We’re not sick exactly, but it also seems that we’re not 100% well.  I think our GI flora (i.e., the normal population of “friendly” gut bacteria) got thrown out of whack back in late January and never got back on track.  The high-fiber foods that are good for GI health in healthy guts are currently not our friends.  We’ve been intentionally upping our yogurt intake, trying to reintroduce some good bacteria, but I’ve been at it for two weeks with little effect.

I found this study talking about cases of irritable bowel syndrome (IBS) that start after a gastrointestinal infection, and that kind-of sounds like what we’re dealing with.  I’m also looking at information on small intestine bacterial overgrowth.

I’m ready to go ahead and try a probiotic supplement (pill form, instead of just the yogurt) to get things back on track, because I’m really ready [for all three of us] to get off this grumpy stomach roller coaster.


  1. Monica says:

    GREAT POST! I particularly interested in your observation of diet and the lower than average rate of contract the stomach bug. I’ve wondered that myself. If the nutrients in a more plant-based diet are more absorbed in your tissues, is your immune system better to fight these sort of viruses?

    1. Melissa @ HerGreenLife says:

      Monica, certain plant-based foods act as prebiotics, or, essentially “food” for the probiotics and good bacteria. WebMD and Mayo Clinic mention some foods in particular as good sources of prebiotics: asparagus, Jerusalem artichokes, bananas, oatmeal, whole grains, onions, garlic and legumes.

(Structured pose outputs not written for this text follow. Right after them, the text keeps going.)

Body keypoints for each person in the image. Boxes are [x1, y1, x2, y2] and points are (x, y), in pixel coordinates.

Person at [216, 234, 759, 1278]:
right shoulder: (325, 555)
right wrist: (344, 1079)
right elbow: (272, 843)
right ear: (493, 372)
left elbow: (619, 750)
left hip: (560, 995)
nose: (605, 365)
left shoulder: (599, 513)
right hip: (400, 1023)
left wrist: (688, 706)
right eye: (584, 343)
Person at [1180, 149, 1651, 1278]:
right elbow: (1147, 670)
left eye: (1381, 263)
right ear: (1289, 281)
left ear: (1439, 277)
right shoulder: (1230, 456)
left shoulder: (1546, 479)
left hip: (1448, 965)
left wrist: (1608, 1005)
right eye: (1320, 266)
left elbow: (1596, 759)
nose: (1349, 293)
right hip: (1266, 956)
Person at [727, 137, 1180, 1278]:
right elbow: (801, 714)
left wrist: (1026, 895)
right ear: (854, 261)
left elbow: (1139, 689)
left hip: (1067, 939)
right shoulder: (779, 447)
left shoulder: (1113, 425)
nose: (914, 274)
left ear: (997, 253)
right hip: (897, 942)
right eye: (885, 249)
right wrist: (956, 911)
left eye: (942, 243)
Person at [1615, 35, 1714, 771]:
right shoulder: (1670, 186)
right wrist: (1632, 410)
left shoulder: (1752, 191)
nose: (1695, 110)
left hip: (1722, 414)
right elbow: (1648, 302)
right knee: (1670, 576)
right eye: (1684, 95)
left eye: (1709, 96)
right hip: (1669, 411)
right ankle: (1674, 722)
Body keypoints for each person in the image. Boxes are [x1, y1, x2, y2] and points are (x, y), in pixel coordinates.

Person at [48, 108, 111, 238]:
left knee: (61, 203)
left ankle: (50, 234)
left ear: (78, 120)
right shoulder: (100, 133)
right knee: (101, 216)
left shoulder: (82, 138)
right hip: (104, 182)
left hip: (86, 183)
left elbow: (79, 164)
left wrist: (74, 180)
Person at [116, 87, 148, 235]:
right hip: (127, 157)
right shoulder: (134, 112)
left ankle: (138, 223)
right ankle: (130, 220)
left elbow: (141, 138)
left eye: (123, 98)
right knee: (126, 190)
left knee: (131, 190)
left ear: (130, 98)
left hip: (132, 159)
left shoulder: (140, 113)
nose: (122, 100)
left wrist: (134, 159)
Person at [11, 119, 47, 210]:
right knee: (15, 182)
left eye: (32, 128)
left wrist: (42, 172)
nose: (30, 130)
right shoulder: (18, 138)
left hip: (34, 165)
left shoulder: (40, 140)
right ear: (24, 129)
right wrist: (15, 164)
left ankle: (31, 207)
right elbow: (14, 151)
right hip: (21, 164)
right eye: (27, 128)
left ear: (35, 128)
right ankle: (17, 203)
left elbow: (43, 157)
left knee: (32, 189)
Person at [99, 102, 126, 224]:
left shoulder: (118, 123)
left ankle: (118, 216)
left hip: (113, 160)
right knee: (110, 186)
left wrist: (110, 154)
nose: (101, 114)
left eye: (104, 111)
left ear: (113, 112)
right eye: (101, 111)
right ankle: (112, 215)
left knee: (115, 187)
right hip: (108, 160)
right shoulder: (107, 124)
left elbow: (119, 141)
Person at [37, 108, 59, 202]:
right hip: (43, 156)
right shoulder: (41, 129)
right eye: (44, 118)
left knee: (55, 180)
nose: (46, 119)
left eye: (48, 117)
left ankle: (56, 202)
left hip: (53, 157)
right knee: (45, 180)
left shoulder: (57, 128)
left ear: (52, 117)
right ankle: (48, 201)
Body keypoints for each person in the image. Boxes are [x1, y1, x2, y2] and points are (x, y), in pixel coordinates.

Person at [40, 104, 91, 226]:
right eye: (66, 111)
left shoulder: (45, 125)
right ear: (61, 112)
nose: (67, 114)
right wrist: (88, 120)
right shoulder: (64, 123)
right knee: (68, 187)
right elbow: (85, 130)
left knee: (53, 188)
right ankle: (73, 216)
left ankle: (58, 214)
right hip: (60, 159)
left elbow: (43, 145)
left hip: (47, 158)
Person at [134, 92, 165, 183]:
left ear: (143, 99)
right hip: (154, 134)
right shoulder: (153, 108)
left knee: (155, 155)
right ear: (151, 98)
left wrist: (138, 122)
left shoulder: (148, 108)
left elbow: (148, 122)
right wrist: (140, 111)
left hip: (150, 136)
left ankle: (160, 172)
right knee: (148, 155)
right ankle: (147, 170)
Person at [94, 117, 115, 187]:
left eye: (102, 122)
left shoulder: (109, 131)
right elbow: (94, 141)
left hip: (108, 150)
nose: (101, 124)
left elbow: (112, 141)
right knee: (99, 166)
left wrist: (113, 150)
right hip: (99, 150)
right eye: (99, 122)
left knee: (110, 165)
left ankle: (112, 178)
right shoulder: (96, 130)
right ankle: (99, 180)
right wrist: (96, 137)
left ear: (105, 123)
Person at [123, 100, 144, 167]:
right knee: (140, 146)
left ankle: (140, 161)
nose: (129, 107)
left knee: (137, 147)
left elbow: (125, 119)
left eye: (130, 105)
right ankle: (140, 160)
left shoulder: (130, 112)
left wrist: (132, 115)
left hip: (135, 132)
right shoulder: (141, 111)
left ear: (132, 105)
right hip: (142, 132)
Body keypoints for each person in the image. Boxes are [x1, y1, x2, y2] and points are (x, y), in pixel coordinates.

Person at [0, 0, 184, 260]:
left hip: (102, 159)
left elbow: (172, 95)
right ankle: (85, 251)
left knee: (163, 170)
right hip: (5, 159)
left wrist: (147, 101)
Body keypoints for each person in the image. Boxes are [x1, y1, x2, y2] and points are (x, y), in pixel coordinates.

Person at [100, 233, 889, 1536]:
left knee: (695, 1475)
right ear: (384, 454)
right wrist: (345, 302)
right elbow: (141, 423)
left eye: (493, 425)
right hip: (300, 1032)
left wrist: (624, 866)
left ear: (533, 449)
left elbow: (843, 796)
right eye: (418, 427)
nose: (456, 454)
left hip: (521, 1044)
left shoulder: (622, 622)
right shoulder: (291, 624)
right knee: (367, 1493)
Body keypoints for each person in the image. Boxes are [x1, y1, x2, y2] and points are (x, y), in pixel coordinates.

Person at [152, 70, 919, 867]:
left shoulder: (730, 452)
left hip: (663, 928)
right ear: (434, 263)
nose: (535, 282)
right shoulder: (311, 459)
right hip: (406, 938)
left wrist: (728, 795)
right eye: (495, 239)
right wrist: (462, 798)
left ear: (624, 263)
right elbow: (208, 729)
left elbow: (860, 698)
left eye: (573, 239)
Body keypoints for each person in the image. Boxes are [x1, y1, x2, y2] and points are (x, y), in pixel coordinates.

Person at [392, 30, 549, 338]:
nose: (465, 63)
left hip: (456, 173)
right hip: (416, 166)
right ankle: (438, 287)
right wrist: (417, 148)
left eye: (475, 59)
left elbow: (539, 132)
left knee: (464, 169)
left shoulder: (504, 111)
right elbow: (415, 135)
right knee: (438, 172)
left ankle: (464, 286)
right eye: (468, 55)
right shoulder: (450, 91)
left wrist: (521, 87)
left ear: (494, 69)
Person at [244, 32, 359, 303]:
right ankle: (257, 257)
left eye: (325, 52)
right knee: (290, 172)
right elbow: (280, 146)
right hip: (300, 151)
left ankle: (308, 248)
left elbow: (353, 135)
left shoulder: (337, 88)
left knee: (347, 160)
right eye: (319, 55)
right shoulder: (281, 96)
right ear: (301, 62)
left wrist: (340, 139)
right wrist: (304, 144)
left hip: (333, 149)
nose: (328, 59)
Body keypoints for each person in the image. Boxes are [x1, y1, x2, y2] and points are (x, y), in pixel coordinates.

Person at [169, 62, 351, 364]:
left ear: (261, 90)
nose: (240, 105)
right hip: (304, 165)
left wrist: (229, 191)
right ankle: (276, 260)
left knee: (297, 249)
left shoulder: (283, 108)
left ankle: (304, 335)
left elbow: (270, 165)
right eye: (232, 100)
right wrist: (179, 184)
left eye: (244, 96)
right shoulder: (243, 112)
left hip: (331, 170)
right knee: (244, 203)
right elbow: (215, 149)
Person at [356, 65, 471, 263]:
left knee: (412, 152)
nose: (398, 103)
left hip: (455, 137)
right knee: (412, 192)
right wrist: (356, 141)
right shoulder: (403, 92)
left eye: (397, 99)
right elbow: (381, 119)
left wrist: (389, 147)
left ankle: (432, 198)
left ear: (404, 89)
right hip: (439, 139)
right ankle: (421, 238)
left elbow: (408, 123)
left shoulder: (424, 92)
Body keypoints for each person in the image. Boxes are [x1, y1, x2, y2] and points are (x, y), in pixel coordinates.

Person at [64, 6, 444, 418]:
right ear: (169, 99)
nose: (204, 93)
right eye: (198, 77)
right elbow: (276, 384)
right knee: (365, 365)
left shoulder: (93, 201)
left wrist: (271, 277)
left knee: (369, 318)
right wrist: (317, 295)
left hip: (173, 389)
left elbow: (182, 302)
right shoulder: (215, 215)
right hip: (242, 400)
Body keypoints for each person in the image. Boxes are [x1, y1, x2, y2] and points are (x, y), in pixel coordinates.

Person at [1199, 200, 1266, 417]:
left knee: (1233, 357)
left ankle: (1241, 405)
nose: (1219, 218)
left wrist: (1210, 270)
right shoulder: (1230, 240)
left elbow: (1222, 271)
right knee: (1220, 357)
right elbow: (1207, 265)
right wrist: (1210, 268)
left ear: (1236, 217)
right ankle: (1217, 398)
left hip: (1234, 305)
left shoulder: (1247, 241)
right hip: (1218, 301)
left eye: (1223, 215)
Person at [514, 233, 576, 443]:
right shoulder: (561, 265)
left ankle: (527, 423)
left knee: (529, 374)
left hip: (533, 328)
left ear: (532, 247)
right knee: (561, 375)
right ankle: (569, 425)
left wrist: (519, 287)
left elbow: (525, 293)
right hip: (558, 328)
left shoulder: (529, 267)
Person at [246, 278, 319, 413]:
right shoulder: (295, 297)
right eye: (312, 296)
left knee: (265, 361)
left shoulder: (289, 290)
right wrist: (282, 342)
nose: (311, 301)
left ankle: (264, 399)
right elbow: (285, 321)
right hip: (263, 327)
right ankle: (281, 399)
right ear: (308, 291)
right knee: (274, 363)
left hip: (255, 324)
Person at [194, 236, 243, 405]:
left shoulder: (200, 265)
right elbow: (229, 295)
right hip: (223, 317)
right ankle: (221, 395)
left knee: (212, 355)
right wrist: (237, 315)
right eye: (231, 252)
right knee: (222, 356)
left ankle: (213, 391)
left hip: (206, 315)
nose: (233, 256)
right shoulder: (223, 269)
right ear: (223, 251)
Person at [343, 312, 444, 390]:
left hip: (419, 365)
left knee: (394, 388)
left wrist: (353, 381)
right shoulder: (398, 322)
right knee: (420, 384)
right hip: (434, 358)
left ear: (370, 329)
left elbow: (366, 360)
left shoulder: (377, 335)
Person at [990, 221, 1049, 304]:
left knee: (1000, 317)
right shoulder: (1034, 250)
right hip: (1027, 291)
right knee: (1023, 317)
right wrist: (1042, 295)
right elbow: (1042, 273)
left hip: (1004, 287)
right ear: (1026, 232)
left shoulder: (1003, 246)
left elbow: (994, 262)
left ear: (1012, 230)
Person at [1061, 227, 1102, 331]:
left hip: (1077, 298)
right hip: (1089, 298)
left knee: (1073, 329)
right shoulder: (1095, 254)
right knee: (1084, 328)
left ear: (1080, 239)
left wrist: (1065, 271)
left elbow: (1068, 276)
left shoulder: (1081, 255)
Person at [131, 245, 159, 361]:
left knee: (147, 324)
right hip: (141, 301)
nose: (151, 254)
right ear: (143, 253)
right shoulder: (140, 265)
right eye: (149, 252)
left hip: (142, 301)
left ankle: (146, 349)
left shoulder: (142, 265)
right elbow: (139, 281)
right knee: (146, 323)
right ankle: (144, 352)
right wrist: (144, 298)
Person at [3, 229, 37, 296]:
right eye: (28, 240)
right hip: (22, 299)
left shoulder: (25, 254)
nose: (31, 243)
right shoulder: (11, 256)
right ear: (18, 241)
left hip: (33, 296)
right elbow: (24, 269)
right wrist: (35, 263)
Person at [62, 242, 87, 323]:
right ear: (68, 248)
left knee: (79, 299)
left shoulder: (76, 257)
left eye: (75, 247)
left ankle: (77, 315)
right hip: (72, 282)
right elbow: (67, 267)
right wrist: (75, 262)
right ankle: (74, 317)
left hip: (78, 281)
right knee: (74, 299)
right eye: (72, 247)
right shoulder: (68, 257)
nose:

      Our normal diet includes legumes (beans, lentils, etc.), whole grains, onions, and garlic. G and I also have oatmeal every day. We mostly eat asparagus when it’s in-season here, which is usually 4-5 weeks in May and early June. I LOVE bananas (toast with peanut butter and banana slices is one of my favorite things), but usually avoid them because as a tropical fruit, their carbon footprint is pretty high. I’ve been buying them recently because they’re a good “stomach rest” food, but I didn’t know about the prebiotic benefits — looks like I have an excuse to buy more 🙂

  2. Green Girl says:

    Grains cause many people major GI stress, myself included, like IBS and leaky gut. I used to get that ‘full’ feeling that you described all the time and I got rid of so much bloating and gas by giving up grains. Most of my carb cravings are now satisfied from potatoes, quinoa, fruit and some beans. I find that ground flaxseeds make a good substitute to oatmeal. Legumes and nuts can also be hard on the gut, but soaking and sprouting can help alleviate these symptoms. Lentils are easier to digest than legumes. I suggest reading a few books on the Paleo diet. Even if you don’t eat meat, 90% of the suggestions can be applied. You can also google “paleo vegan” or ‘pegan’. Even Joel Furhman in Eat to Live (vegan diet) puts grains low on the list of nutrient dense foods, so there shouldn’t be much concern about eliminating them. The Paleo diet is centered around organic, locally sourced, and sustainable farming methods, instead of monoculture type foods, with the biggest emphasis on vegetables, so a very green, healthy diet. A friend of mine caught a nasty parasite and even though she has been treated, she can now only eat this way otherwise she continues to get very sick. Good luck.